What to do:
1. Rewrite the passage from the forum post about breaking up with family, starting at "I don't often" and ending at "apartment with me.", and swap "Hubby" for "partner".
2. Write what comes next in the forum post about breaking up with family, picking up after its last sentence.

Document excerpt:
# Breaking up with...your family?



## Xyantha Reborn (Dec 17, 2014)

I don't often post things like this...I'm not sure where to post this...but do any of you have experience breaking up with...your family?

The final straw was nearly five years ago when my mother learned about my FFA preferences and summarily kicked me out, insulting my now husband and blaming all her relationship problems on me. Luckily, my now Hubby just said it was bound to happen eventually, and moved into an apartment with me.

Over the past half decade it became apparent, through conversations with friends, family, and a therapist that my mother was abusive. She constantly belittled me, screamed at me, struck me, and did about every classic thing in the book...but at the time I thought it was...dysfunctionally normal - a "its just my crazy family!" sort of attitude.

After the period where she kicked me out she basically had a melt down, kicked out all my siblings, ran up a 30K in debt on credit cards and lines of credit, cheated on my Dad, then left the debt with him, forcing him to flush his retirement and remortgage the house. So, I know it wasn't 'just me'. 

However, over the past five years I have tried to allow her to retain a cool sort of correspondence...I feel filial guilt, I guess. I even tolerated meeting the man who she cheated on my dad with. Over the years she has gotten more and more insistant and almost abusive/trying to guilt me into things. The last time I agreed to go for coffee, she told me how her boyfriend's son broke into some guys house and tortured him looking for drugs (legit, I looked it up in the news afterwards). That freaked me out; what if that guy comes to my house and hurts me or my family? 

My dogs are like my children; my ridgeback is very sick and the idea of trying to be merry with family...not going to happen. Everyone else gracefully accepted my situation. My mother's response was to tell me I was a terrible daughter etc. Today I finally firmly (but very respectfully) said that I was very glad she found someone who she could love, but that I was not ready to forget what had happened between us/what she had done to my dad/sisters, and needed some space. She of course freaked out and told me she will never speak to me again (I should be so lucky). She said that I was sick and that I obviously have esteem issues because the only men in my life were fat/got fat while with me, and that obviously he was abusive and is alienating me.

Supplied material:

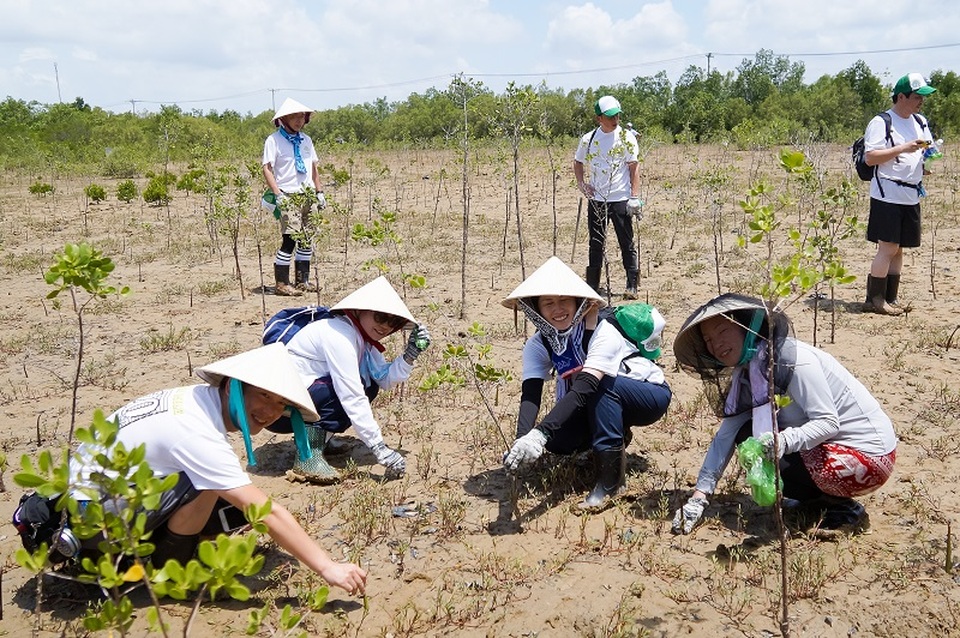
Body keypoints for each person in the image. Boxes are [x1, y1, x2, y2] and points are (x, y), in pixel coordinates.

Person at [67, 343, 367, 595]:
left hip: (93, 500)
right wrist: (329, 567)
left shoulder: (194, 399)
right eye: (263, 395)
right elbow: (266, 511)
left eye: (280, 403)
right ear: (230, 386)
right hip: (92, 520)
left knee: (228, 498)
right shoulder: (196, 431)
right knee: (213, 486)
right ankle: (171, 572)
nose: (271, 411)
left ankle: (161, 549)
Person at [670, 294, 897, 536]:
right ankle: (818, 501)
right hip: (829, 449)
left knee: (768, 450)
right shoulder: (746, 375)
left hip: (868, 457)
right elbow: (726, 435)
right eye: (708, 340)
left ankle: (843, 509)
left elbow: (828, 423)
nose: (717, 344)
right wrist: (699, 497)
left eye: (723, 331)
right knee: (746, 436)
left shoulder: (795, 361)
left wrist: (781, 443)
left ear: (745, 326)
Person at [501, 257, 672, 511]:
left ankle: (610, 484)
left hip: (647, 393)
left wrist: (539, 433)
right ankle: (616, 433)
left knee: (598, 385)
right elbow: (531, 394)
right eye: (548, 303)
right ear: (535, 309)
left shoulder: (603, 332)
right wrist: (522, 439)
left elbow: (584, 389)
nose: (557, 309)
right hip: (598, 396)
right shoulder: (538, 344)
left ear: (579, 302)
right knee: (557, 441)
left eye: (564, 301)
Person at [268, 276, 431, 484]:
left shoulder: (363, 340)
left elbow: (384, 380)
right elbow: (351, 395)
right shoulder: (339, 335)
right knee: (342, 391)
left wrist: (411, 353)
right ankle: (307, 457)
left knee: (368, 385)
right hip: (275, 408)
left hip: (296, 402)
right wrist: (379, 449)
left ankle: (320, 441)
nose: (385, 327)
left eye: (394, 323)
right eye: (380, 317)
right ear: (360, 310)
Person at [862, 73, 936, 315]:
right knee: (887, 247)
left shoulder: (920, 121)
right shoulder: (882, 122)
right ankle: (875, 300)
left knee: (900, 248)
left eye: (923, 97)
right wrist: (905, 147)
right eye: (916, 97)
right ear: (901, 96)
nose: (920, 102)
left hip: (910, 195)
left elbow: (924, 150)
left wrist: (923, 162)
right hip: (887, 195)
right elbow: (871, 157)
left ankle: (890, 298)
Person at [573, 95, 643, 299]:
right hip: (597, 200)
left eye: (617, 116)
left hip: (621, 199)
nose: (615, 120)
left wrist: (634, 196)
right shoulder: (589, 139)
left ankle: (631, 285)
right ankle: (592, 286)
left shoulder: (626, 137)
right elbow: (578, 162)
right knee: (596, 243)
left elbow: (633, 167)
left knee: (626, 242)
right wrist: (582, 184)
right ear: (599, 118)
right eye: (610, 116)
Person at [262, 97, 326, 297]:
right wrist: (278, 194)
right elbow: (267, 168)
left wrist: (319, 192)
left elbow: (313, 168)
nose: (299, 121)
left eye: (301, 116)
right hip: (288, 194)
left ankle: (302, 280)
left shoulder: (306, 140)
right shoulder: (274, 140)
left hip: (307, 194)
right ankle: (282, 283)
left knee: (307, 238)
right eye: (294, 117)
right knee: (290, 238)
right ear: (284, 119)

Expected outputs:
1.
I don't often post things like this...I'm not sure where to post this...but do any of you have experience breaking up with...your family?

The final straw was nearly five years ago when my mother learned about my FFA preferences and summarily kicked me out, insulting my now husband and blaming all her relationship problems on me. Luckily, my now partner just said it was bound to happen eventually, and moved into an apartment with me.

2.
As I look at facebook I can see my large family starting to buzz, and the inquiries and guilt trips are starting to fly...including them commenting I need medication for my "illness". Although I don't want to alienate myself from my family, my instinct is to make a stand for myself and not allow them to push me around.

No one else in my family understands what I went through - to try and even broach the subject exhausts me. And I don't want to have her alienated from the family...just for her to leave me be. And although I am a proud FFA, I don't feel it is something I need to justify or talk to them about unless they were genuinely curious. My Grandma, who has a myriad of health issues including diabetes, called and reamed me out for the situation and droned on and on about how if I loved my husband I would force him to lose weight/its sick to enjoy it, blah blah blah....

Does anyone have any similar experiences? How did you deal with it? Any words of wisdom? I'd like to retain speaking with my family, but...if push comes to shove...

If this is in wrong forum please feel free to move...


----------



## MattB (Dec 17, 2014)

I'm pretty much in the same boat as you, although nothing to do with being an FA, I have minimal to zero contact with my family. I won't get into the 'why' about it to keep this response short, but in my own experience it's been the best thing I've ever done. I've never had a stable family situation anyways, so it's not like I'm missing out on anything. If I listed every reason why I decided to do this, the website would crash...

I'm not going to lie and say it was easy, it wasn't, but I'm at peace with the decisions I've made. Life is far too short to let other people ruin it for you, although they'll keep trying if you let them. I gave one family member (who I actually do care about-honestly) an ultimatum- "stop being an arse and stay out of my personal business or I will cut you out." (Paraphrasing) Of course being family, they seemed to feel entitled to ignore that. So be it. I don't speak to them anymore as a consequence. Sucks, but the silence is golden. 

I'm sure others will chime in with their takes, but stating the obvious...in my opinion there is absolutely nothing wrong with choosing to live a drama-free life, on your own terms. Stay strong.


----------



## loopytheone (Dec 17, 2014)

Oh wow... I can't even begin to say how sorry I am that your family is like that. You don't deserve it at all. I think you would be making the right decision to cut your family out of your life completely. They don't seem like helpful people or like they encourage and support you in a healthy way. They say you don't get to choose your family but you do get to choose if and how you interact with them.

On another note, this hits a chord with me personally. My mother can be emotionally abusive and I've been told by several therapists that I need to cut her out of my life if I ever want to get better. But it is hard when it is your family, especially somebody like your mother.


----------



## Tad (Dec 17, 2014)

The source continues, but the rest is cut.